Federal officials announced new guidelines on Monday evening for the protection of hospital workers caring for patients infected with Ebola - guidelines that might have prevented the infection of two nurses had they been in place a month ago.
The new guidelines, from the Centers for Disease Control and Prevention, are based on the very strict protocols used for years by Doctors Without Borders, Dr. Thomas R. Frieden, the C.D.C.'s executive director, said during an unusual late-evening telephone news conference.
Among other changes, the guidelines say, no skin should be uncovered, street clothes and shoes should be replaced with waterproof fabric and boots, and every step of putting on and taking off equipment must be done under the watch of a supervisor whose job is to prevent mistakes.
The procedures were reviewed by Doctors Without Borders, a medical aid group based in Brussels, and by specialists at the three American hospitals that have successfully cared for Ebola patients - those at Emory University, the University of Nebraska and the National Institutes of Health.
The guidelines represent a recognition by the C.D.C. that Ebola victims require precautions quite different from those taken for airborne diseases like SARS, MERS, avian flu or tuberculosis.
It has never been proved that victims infected anyone by coughing or sneezing, but they emit copious amounts of highly infectious vomit, blood and diarrhea, so it is crucial that not even a speck gets into a medical worker's eyes, mouth, nose or cuts.

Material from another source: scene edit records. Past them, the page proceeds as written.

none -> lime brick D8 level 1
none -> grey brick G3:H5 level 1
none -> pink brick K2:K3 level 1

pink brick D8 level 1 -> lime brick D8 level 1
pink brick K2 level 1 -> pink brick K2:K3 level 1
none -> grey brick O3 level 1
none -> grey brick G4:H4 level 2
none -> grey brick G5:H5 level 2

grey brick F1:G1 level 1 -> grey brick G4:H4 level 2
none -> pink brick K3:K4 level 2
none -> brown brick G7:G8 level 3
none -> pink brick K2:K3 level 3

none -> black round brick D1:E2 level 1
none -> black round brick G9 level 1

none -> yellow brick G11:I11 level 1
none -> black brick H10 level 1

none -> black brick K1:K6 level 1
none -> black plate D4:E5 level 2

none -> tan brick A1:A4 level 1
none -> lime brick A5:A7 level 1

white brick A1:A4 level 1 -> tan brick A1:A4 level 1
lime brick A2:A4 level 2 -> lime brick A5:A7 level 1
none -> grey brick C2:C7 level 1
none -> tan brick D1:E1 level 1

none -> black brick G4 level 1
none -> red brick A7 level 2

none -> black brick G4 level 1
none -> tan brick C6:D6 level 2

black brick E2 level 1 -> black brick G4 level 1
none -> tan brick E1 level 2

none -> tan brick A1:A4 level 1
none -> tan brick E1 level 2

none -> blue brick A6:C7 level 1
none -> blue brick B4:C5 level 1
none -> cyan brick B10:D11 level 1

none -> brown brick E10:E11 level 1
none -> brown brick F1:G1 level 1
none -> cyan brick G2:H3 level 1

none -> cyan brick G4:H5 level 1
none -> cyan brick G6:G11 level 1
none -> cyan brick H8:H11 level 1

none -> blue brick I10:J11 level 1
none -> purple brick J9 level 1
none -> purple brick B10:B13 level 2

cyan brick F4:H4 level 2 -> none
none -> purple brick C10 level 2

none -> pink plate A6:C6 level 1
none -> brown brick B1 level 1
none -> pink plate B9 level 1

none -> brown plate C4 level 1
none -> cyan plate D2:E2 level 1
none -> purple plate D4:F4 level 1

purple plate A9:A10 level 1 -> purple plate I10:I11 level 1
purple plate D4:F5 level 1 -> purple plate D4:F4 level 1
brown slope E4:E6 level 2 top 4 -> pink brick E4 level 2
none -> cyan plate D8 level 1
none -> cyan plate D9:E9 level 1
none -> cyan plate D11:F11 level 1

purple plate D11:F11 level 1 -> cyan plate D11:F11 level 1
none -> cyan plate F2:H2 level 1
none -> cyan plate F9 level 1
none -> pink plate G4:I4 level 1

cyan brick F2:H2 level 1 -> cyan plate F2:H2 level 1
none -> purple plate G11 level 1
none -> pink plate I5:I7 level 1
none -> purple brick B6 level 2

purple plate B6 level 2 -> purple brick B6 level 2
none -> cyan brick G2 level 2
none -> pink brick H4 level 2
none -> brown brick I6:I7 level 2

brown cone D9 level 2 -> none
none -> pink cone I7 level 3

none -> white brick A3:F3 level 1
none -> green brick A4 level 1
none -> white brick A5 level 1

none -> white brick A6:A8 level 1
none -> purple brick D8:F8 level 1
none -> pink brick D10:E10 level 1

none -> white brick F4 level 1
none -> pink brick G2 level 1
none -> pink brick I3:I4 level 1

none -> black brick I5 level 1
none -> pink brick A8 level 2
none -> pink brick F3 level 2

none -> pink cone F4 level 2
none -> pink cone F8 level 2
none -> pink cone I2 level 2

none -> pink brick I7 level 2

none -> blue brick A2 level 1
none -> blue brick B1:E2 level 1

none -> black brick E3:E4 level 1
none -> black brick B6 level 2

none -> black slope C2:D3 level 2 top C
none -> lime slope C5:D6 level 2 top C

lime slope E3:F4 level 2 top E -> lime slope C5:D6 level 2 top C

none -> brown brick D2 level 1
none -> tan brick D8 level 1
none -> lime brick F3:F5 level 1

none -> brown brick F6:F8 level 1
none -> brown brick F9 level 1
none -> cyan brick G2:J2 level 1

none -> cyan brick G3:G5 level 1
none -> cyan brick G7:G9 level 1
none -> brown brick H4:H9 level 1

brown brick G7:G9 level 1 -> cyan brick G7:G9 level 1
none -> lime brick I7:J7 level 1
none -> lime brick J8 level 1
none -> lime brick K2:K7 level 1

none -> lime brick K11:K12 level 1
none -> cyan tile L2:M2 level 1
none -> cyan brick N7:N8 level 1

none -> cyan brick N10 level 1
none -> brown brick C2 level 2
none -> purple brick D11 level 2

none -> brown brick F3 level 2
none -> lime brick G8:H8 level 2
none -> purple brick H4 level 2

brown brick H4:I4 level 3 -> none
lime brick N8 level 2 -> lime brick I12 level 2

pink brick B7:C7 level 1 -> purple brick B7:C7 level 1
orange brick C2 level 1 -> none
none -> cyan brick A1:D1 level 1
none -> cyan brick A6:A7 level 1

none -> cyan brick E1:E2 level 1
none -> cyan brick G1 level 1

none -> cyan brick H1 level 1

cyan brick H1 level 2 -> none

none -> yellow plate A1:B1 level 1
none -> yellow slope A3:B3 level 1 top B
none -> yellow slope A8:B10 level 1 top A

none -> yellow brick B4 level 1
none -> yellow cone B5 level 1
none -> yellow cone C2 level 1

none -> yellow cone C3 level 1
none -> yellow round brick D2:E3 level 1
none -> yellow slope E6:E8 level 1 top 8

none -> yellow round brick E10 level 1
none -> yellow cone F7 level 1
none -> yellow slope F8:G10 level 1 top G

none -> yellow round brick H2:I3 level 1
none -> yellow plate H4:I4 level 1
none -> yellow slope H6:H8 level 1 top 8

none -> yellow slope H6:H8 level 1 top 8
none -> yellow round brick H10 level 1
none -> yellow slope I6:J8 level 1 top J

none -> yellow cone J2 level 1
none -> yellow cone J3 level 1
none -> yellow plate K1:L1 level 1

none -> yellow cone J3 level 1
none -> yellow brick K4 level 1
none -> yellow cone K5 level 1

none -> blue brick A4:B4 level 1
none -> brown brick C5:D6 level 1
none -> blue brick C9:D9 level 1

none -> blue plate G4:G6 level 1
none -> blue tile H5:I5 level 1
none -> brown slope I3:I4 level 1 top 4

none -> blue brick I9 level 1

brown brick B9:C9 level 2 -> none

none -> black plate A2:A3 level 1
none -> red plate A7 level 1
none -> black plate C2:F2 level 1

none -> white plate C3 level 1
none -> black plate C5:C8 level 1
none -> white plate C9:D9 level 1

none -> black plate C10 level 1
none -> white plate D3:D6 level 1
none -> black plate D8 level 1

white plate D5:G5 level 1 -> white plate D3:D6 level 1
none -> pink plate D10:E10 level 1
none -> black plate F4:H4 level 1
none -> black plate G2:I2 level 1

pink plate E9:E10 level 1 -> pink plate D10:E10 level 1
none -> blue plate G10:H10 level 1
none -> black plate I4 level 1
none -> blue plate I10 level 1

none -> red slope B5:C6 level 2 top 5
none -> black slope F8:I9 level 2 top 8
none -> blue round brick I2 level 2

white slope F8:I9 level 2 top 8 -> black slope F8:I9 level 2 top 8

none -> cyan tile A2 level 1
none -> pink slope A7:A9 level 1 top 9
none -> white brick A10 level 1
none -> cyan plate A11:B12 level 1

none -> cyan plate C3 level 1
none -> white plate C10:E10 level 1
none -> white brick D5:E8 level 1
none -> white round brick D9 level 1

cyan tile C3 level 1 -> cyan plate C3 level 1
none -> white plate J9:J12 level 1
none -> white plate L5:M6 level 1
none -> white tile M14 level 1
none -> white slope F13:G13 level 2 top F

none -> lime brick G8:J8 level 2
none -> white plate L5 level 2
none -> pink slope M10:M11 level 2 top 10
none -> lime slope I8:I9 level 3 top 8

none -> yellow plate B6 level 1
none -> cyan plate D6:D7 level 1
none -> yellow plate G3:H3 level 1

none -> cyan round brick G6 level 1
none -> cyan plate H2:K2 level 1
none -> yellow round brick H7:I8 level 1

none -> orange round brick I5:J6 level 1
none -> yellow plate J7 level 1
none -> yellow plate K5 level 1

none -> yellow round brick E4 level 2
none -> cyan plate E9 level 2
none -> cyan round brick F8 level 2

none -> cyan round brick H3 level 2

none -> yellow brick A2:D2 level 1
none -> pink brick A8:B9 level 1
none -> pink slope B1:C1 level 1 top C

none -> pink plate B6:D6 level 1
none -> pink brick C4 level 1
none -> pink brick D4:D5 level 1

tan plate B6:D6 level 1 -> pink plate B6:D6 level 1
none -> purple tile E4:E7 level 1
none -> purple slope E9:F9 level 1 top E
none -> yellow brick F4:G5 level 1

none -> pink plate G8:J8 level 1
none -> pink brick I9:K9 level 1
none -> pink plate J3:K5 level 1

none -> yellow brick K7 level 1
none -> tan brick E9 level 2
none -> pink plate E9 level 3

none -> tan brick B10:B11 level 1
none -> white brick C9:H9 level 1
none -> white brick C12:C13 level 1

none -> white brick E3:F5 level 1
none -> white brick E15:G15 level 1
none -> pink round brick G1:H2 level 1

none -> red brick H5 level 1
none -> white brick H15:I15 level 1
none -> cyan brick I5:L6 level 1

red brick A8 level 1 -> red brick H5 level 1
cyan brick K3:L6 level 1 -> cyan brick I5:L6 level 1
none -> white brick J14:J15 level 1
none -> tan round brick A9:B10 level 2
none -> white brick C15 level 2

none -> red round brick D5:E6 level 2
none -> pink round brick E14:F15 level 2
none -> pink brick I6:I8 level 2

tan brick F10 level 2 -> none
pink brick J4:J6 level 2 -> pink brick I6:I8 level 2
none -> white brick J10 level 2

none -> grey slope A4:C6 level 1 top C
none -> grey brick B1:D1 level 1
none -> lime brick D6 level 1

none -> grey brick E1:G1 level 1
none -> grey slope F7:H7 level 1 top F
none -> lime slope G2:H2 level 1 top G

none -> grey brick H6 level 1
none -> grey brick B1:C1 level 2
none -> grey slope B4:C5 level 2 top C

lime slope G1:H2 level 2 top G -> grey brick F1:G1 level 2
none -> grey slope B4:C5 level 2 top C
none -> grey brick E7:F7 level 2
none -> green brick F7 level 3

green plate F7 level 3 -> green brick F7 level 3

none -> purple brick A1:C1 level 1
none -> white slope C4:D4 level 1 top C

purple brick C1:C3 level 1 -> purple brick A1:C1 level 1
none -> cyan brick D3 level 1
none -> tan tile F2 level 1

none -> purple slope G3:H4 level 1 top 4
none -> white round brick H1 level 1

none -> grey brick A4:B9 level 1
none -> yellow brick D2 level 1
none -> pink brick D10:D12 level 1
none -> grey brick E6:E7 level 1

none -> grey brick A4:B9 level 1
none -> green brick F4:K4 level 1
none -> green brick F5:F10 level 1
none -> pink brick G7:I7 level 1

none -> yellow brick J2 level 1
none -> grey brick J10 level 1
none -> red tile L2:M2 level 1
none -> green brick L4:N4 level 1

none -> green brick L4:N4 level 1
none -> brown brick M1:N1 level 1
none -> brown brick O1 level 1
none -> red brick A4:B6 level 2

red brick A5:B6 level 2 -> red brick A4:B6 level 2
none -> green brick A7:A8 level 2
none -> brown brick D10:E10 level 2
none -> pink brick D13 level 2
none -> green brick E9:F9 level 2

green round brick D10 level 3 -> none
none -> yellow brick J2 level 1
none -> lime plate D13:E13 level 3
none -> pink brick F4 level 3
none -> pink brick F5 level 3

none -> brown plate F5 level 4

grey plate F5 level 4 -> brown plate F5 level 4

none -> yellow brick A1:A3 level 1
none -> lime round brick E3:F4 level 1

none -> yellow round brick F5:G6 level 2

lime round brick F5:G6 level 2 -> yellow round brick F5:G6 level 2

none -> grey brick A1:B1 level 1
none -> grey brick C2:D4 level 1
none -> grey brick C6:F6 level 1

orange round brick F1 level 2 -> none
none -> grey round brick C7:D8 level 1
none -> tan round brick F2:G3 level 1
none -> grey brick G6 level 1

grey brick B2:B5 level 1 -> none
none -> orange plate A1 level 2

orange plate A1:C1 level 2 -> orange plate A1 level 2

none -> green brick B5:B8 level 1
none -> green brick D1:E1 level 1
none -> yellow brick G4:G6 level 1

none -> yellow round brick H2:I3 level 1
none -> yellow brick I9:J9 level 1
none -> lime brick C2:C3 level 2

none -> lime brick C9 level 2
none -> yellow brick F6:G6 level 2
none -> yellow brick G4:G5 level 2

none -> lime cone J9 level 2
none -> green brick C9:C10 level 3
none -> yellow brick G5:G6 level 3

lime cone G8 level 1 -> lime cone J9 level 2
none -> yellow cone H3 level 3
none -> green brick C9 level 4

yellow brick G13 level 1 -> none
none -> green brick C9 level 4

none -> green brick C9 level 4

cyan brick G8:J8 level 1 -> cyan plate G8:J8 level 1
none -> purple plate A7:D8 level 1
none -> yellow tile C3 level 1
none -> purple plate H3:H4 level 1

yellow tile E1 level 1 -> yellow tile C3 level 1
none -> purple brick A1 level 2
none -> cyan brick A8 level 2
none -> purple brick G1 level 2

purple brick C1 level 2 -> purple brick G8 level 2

The most difficult and dangerous part of the process, experts agree, is removing safety gear when infectious particles cover its surfaces.
There are some differences between the C.D.C. guidelines intended for American hospitals and those of Doctors Without Borders, which treats Ebola patients in makeshift field hospitals in Africa, some of which are tents built on open ground.
For example, Dr. Frieden said, in Africa it is possible to spray nurses and doctors down with a chlorine solution as they stand in a gravel pit. That would create slippery puddles in a hospital corridor, so the guidelines recommend bleach wipes.
Since the infection of two nurses at Texas Health Presbyterian Hospital, where the only death from Ebola in the United States occurred, there has been a lot of finger-pointing. Dr. Frieden initially implied that some staff members at Presbyterian had not followed protocols.
A nurses' union responded that the hospital had no protocols, had given the nurses no training and had forced them to work in gear that left skin exposed.
The hospital said it had followed C.D.C. protocols - which were voluntary, not required by law. But those turned out to be inadequate and outdated, designed to prevent routine infections and airborne diseases.